There was also potential to use Ushercell as a drug delivery system for the treatment of cervical cancer or for the delivery of vaccines, she said. If eventually approved, Ushercell would be competing in a contraceptive market worth $6.7bn (€4.7bn).
However, Ushercell is just one of many novel contraceptives currently being developed. Australian firm Acrux has developed a transdermal spray with a combination contraceptive formulation which is currently in Phase I trials.

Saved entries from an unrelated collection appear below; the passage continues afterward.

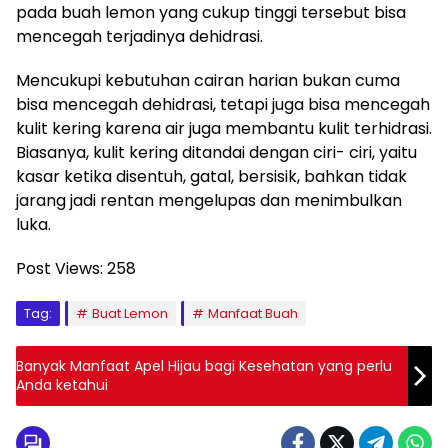
pada buah lemon yang cukup tinggi tersebut bisa
mencegah terjadinya dehidrasi.
Mencukupi kebutuhan cairan harian bukan cuma
bisa mencegah dehidrasi, tetapi juga bisa mencegah
kulit kering karena air juga membantu kulit terhidrasi.
Biasanya, kulit kering ditandai dengan ciri- ciri, yaitu
kasar ketika disentuh, gatal, bersisik, bahkan tidak
jarang jadi rentan mengelupas dan menimbulkan
luka.
Post Views:
258
Tag:
Buat Lemon
Manfaat Buah
Banyak Manfaat Apel Hijau bagi Kesehatan yang perlu
Anda ketahui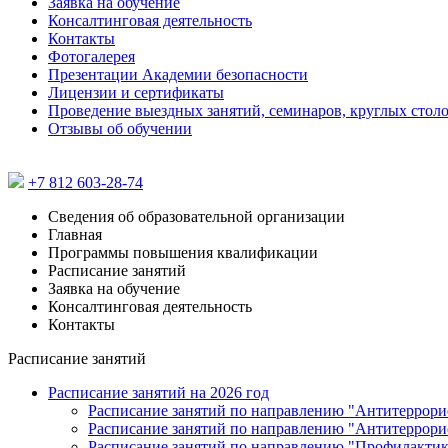
Заявка на обучение
Консалтинговая деятельность
Контакты
Фотогалерея
Презентации Академии безопасности
Лицензии и сертификаты
Проведение выездных занятий, семинаров, круглых стол
Отзывы об обучении
+7 812 603-28-74
Сведения об образовательной организации
Главная
Программы повышения квалификации
Расписание занятий
Заявка на обучение
Консалтинговая деятельность
Контакты
Расписание занятий
Расписание занятий на 2026 год
Расписание занятий по направлению "Антитеррорис
Расписание занятий по направлению "Антитеррори
Расписание занятий по направлению "Профилактика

Research and development into men's contraceptives for reducing fertility and alternatives to vasectomy are ongoing, meanwhile the Germany-based Institute for Condom Consultancy is developing a spray on condom where the man inserts his penis into a special spray can and pushes a button and is coated in a rubber condom for a one-size-fits-all approach. Trying to break into the same market is Bristol Myers Squibb (BMS) and Warner Chilcott with their Femcon Fe tablets. These spearmint-flavoured chewable contraceptive pills are based on the company's Ovcon 35 (norethindrone and ethinyl estradiol), which has been on the market for around three decades. Meanwhile, Wyeth received US approval earlier this year for the contraceptive pill Lybrel (levonorgestrel and ethinyl estradiol), which taken every day not only prevents pregnancy but stops monthly menstruation.
Even if Ushercell does not gain approval as a contraceptive, Hughes said studies have shown that women in the trials have reportedly found the lubricant quality of Ushercell to be pleasure enhancing.